Solid-state LIDARs have multiple
implementation methods, including:
- Microelectromechanical systems
(MEMs) LIDAR. A MEMS LIDAR system uses tiny mirrors whose tilt angle
varies when applying a stimulus such as a voltage. In effect, the MEMS system
substitutes mechanical scanning hardware with an electromechanical equivalent.
The receiver light collection aperture that determines the receive SNR is
typically quite small (a few millimeters) for MEMS systems. To move the laser
beam in multiple dimensions requires cascading multiple mirrors. This alignment
process is not trivial, and once installed, it is susceptible to shocks and
vibrations typically encountered in moving vehicles. Another potential pitfall
with a MEMS- based system is that automotive specifications start at –40°C,
which can be challenging for a MEMS device.
- Flash LIDAR. Flash LIDAR
operation is very similar to that of a standard digital camera using an optical
flash. In flash LIDAR, a single large-area laser pulse illuminates the
environment in front of it and a focal plane array of photo detectors placed in
close proximity to the laser captures the back-scattered light. The detector
captures the image distance, location and reflected intensity. Since this method
captures the entire scene in a single image compared to the mechanical laser
scanning method, the data capture rate is much faster. In addition, since the
entire image is captured in a single flash, this method is more immune to
vibration effects that could distort the image. A downside to this method is the
presence of retroreflectors in the real-world environment. Retroreflectors
reflect most of the light and back-scatter very little, in effect blinding the
entire sensor and rendering it useless. Another disadvantage to this method is
the very high peak laser power needed to illuminate the entire scene and see far
enough.
- Optical phase array (OPA).
The OPA principle is similar to phased-array radar. In an OPA system, an optical
phase modulator controls the speed of light passing through the lens.
Controlling the speed of light enables control of the optical wave-front shape,
as shown in Figure 2. The top beam is not delayed, while the middle and bottom beams are delayed
by increasing amounts. This phenomenon effectively “steers” the laser beam to
point in different directions. Similar methods can also steer the back-scattered
light toward the sensor, thus eliminating mechanical moving parts.
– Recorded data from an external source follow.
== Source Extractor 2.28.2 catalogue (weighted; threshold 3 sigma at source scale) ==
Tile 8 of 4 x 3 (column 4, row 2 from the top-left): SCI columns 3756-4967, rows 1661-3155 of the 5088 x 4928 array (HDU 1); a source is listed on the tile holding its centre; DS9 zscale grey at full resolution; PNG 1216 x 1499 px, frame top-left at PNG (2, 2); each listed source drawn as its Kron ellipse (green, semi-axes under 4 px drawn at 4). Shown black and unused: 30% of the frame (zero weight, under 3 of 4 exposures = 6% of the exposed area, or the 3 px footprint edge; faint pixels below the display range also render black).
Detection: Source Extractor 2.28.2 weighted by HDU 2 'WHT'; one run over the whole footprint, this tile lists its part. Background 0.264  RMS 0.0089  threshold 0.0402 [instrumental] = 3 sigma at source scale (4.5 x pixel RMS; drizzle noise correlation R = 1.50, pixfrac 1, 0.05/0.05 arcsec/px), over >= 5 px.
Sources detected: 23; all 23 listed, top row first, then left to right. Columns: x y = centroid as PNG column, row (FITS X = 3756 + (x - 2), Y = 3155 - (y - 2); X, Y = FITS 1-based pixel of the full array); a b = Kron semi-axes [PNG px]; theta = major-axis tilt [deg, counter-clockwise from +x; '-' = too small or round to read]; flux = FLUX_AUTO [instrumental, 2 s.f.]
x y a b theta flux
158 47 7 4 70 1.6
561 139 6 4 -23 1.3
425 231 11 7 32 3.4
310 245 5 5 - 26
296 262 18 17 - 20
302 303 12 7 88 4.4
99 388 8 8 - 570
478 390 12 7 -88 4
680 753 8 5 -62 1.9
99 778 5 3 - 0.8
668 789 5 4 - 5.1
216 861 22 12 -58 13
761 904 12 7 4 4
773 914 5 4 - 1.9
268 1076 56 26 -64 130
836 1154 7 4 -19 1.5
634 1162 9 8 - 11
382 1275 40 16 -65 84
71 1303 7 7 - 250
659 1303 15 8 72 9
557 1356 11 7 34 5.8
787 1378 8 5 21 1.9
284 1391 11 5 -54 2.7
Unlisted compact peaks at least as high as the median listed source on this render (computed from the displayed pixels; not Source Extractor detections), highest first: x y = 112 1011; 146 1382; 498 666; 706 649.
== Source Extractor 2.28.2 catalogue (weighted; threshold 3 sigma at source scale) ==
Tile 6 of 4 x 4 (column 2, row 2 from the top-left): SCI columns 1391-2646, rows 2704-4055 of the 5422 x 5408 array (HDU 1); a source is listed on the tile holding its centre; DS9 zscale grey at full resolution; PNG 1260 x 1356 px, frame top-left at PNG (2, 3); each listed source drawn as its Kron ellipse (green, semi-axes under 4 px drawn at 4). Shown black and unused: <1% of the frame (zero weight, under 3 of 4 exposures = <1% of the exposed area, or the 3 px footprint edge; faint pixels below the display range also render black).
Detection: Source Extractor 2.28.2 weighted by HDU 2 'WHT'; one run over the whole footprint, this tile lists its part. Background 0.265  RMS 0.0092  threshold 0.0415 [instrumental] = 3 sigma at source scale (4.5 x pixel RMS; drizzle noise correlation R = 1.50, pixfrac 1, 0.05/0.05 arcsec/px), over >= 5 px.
- Frequency-modulated continuous
wave (FMCW) LIDAR. While the methods listed so far are based on the ToF
principle using narrow light pulses, FMCW LIDAR uses a coherent method,
producing brief chirps of frequency- modulated laser light. Measuring the phase
and frequency of the return chirp enables the system to measure both distance
and velocity. The computational load and optics are a lot simpler with the FMCW
method, although the chirp generation adds complexity.